*TASK DIRECTIONS*:
Set down, exactly and with nothing added, the lines running from the one that holds "Vacatures Limburg" to the final line of the records. Pictures stay out of the copy.
===== DATASET EXTRACT =====
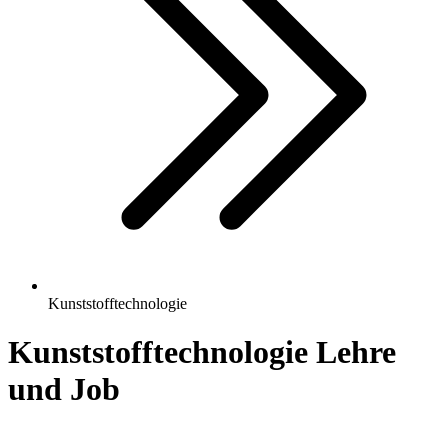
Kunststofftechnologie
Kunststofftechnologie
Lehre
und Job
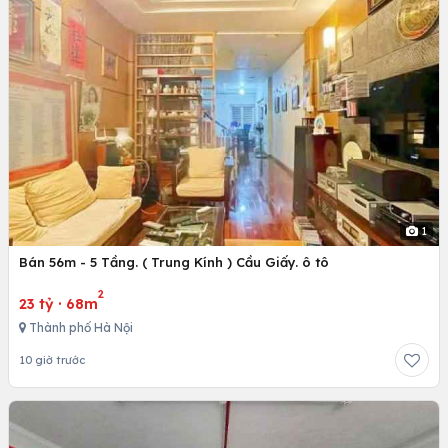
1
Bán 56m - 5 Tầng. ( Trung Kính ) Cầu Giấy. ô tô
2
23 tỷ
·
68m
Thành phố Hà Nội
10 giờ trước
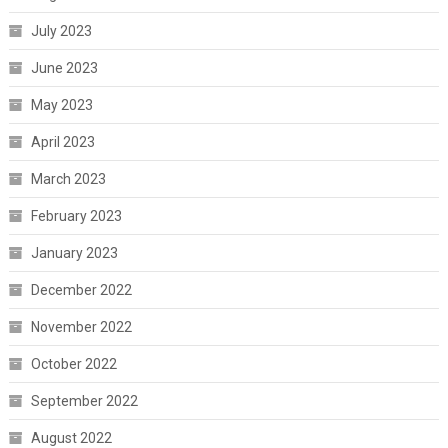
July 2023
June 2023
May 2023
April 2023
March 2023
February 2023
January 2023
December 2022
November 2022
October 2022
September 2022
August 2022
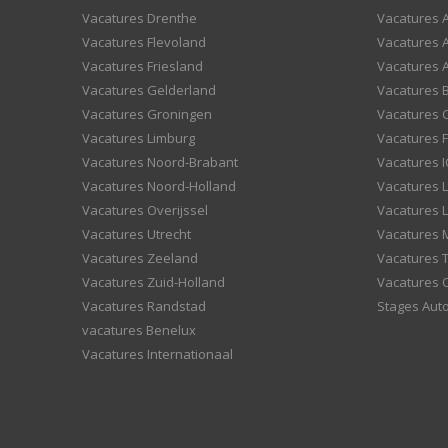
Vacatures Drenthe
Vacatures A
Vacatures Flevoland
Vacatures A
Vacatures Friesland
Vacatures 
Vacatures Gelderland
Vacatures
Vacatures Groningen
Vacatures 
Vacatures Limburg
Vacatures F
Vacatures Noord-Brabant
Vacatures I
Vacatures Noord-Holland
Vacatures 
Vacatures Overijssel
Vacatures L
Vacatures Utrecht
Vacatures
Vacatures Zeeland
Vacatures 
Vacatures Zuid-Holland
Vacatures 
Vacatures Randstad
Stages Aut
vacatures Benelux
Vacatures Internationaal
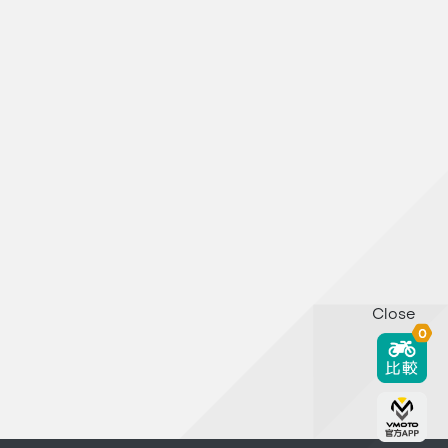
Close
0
=====
*ANSWER FOR THIS EXERCISE*:
Vacatures Limburg
Vacatures F
Vacatures Noord-Brabant
Vacatures I
Vacatures Noord-Holland
Vacatures 
Vacatures Overijssel
Vacatures L
Vacatures Utrecht
Vacatures
Vacatures Zeeland
Vacatures 
Vacatures Zuid-Holland
Vacatures 
Vacatures Randstad
Stages Aut
vacatures Benelux
Vacatures Internationaal
Close
0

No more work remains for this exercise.